Given records Block Start
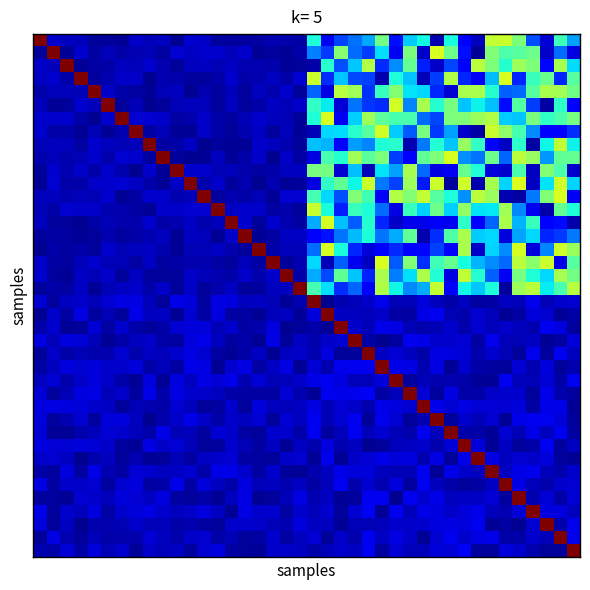

Count the number of categories in the chart.

40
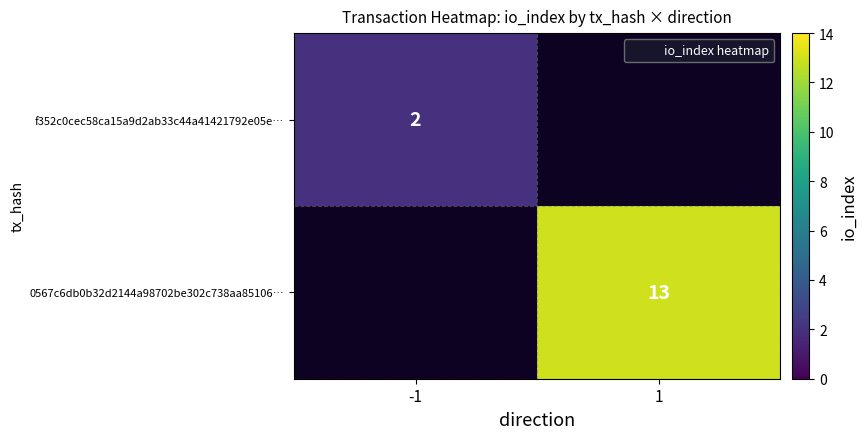

List the labels in order of f352c0cec58ca15a9d2ab33c44a41421792e05e… value, smallest first.

-1, 1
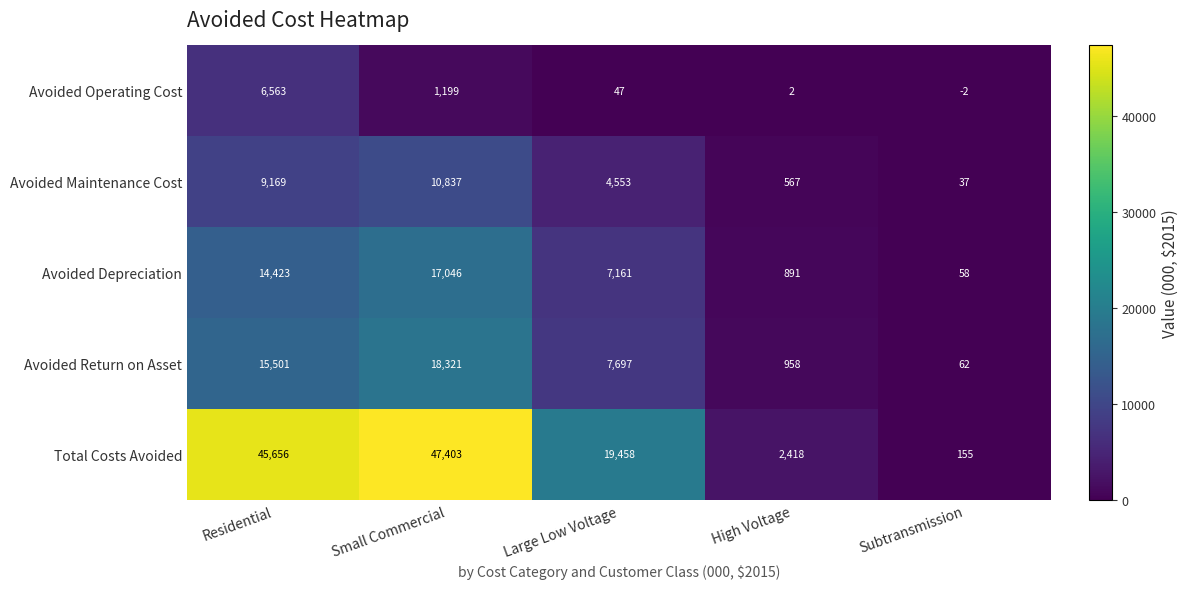

What is the maximum value for Avoided Depreciation?

17046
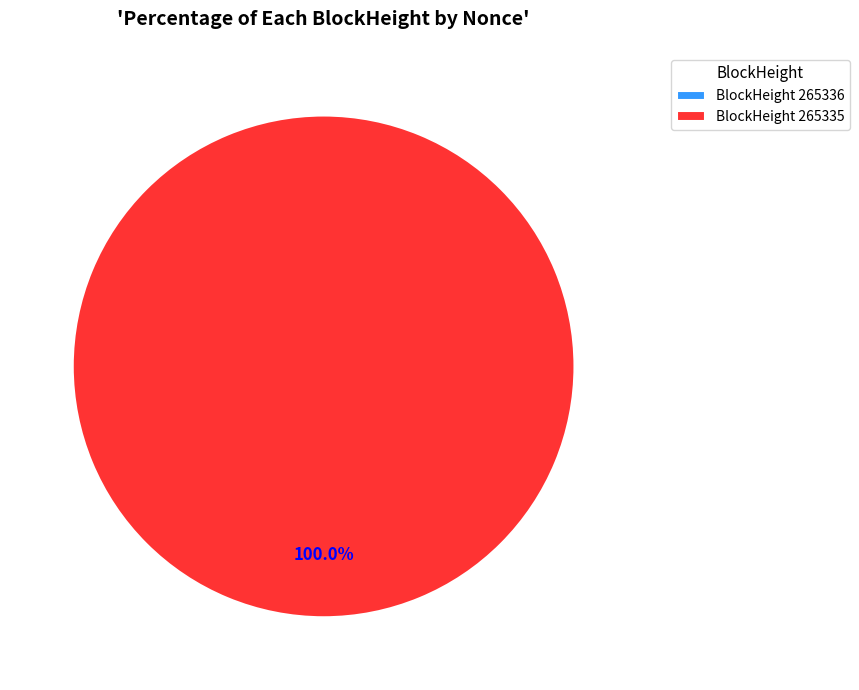

What percentage do 265335 and 265336 together represent?

100.0%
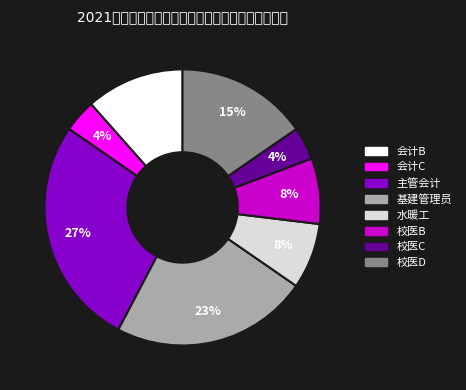

How many slices are in this pie chart?

8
Given records Block End
**Task prompt**: Can you rewrite all the rows above with "chart" replaced by "graph" and everything else unchanged, leaving out the pictures?

**Finished exercise**:
Count the number of categories in the graph.

40

List the labels in order of f352c0cec58ca15a9d2ab33c44a41421792e05e… value, smallest first.

-1, 1

What is the maximum value for Avoided Depreciation?

17046

What percentage do 265335 and 265336 together represent?

100.0%

How many slices are in this pie graph?

8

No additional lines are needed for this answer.